El negro Fagundes había disminuido el paso, atrasándose para espiarla.

El «Rubio» lo apuraba, enojado:

—Vamos, negro. No se muestre así, sino arruina el plan. Vamos, rápido.

Al volver a la estancia, en la noche salpicada de estrellas, cuando el sonido del acordeón lloraba en la soledad, le había contado a Clemente. La luz roja del farol creaba imágenes en la negrura de las plantas, ellos veían el rostro de Gabriela, su cuerpo bailando, las piernas largas, los pies caminadores.

—Estaba linda que había que ver…

—¿Trabaja en un bar?

—Cocina para el bar. Le trabaja a un turco, un gordo con cara de buey. ¡Estaba hecha una elegancia!, metida en unas chinelas, lavada y fresca. Mal podía ver a Clemente a la luz del farol, oyéndolo inclinado, callado y pensativo.

—Estaba riendo cuando yo pasé. Riendo con un tipo, un ricacho de ésos. ¿Sabes una cosa, Clemente? Tenía una rosa en la oreja; nunca vi cosa igual. Una rosa en la oreja, Gabriela perdida en la luz del farol…

Clemente se cierra como en un caparazón de tortuga.

—Me metieron en los fondos de la casa del «coronel». Vi a su mujer, una persona enferma, que parecía una imagen. También vi a la hija, desparrama belleza, que es un contento, pero ¡orgullosa!, pasaba por delante de uno sin mirar siquiera. Pero lindura de mujer como Gabriela te digo, Clemente, que no hay otra, no. ¿Qué es lo que ella tiene, Clemente? ¿Me puedes decir?

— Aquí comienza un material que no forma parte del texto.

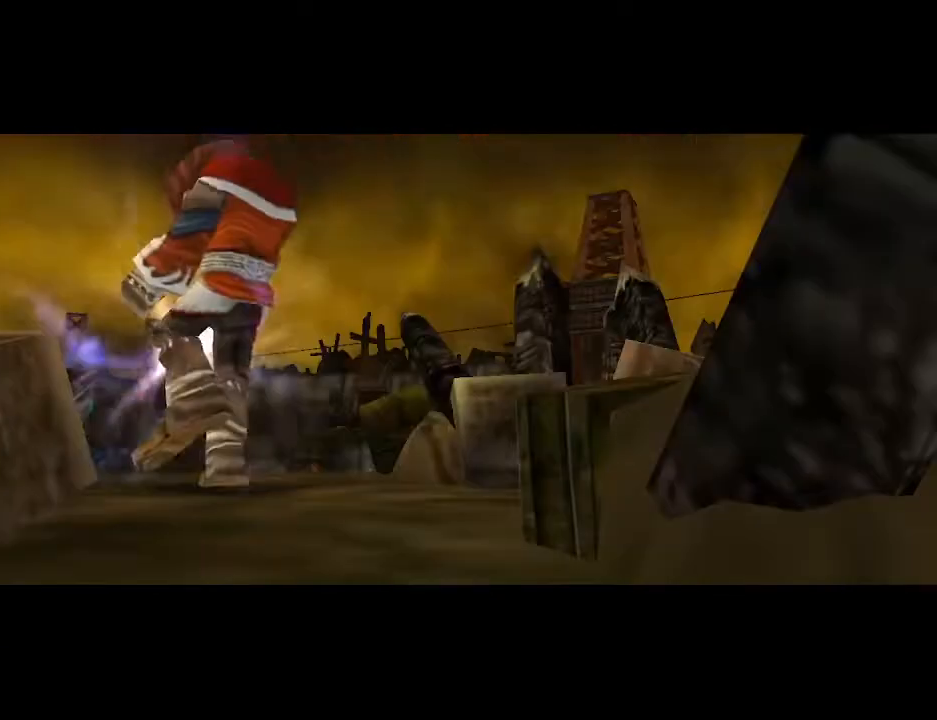
Gameplay with keyboard and mouse; each line is a JSON object with the keys and mouse buttons held at the frame after it. "events" lists presses ("down") and releases ("up") of "1", "2", "3", "4", "5", "a", "alt", "b", "c", "ctrl", "d", "e", "f", "g", "q", "r", "s", "shift", "space", "t", "tab", "tilde", "v", "w", "x", "z", "mouse_left", "mouse_wheel", "mouse_right", "mouse_mb4" and "mouse_mb5" between this image and that frame as [ms after this image, input, new state], when the widget could be followed in between. "mouse_left", "mouse_wheel", "mouse_right", "mouse_mb4", "mouse_mb5" = the "left", "wheel", "right", "mb4", "mb5" buttons of the "mouse" list. No other keys are recorded. "wheel" means that the mouse wheel is clicked or scrolled. Mouse movement is not recorded.
{"keys": ["alt"], "mouse": [], "events": [[467, "alt", "down"]]}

¿Qué es lo que tenía? ¿Cómo iba a saberlo? No había servido para nada dormir con ella, recostada sobre su pecho, en las noches de camino, de «sertão», de «caatinga», últimamente, de los prados verdes. Nada aprendió, nunca supo nada. Pero alguna cosa tenía, algo que hacía imposible olvidarla. ¿El color de canela? ¿El perfume del clavo? ¿El modo de reír? ¿Cómo iba a saberlo? Un calor tenía, que quemaba la piel, quemaba por dentro, como una hoguera.

—Fue una fogarada de papel, se quemó todo en un instante. Yo estaba queriendo ir a ver a Gabriela, conversar un rato con ella. Pero no hubo forma, a pesar de lo mucho que yo quería.

—¿No la viste más?

La luz del farol lamía la sombra, la noche aumentaba sin Gabriela. Llorar de perros, chistar de lechuzas, silbido de cobras. En el silencio persistía la nostalgia de los dos. El negro Fagundes agarró el farol, y se fue a dormir. En la sombra de la noche, inmensa y solitaria, el mulato Clemente recogió a Gabriela. Su rostro sonriente, sus pies andariegos, sus muslos morenos, los senos erguidos, el vientre nocturno, su perfume a clavo, su color de canela. La tomó en los brazos, la llevó para su cama hecha con varas. Se acostó con ella, reclinada en su pecho.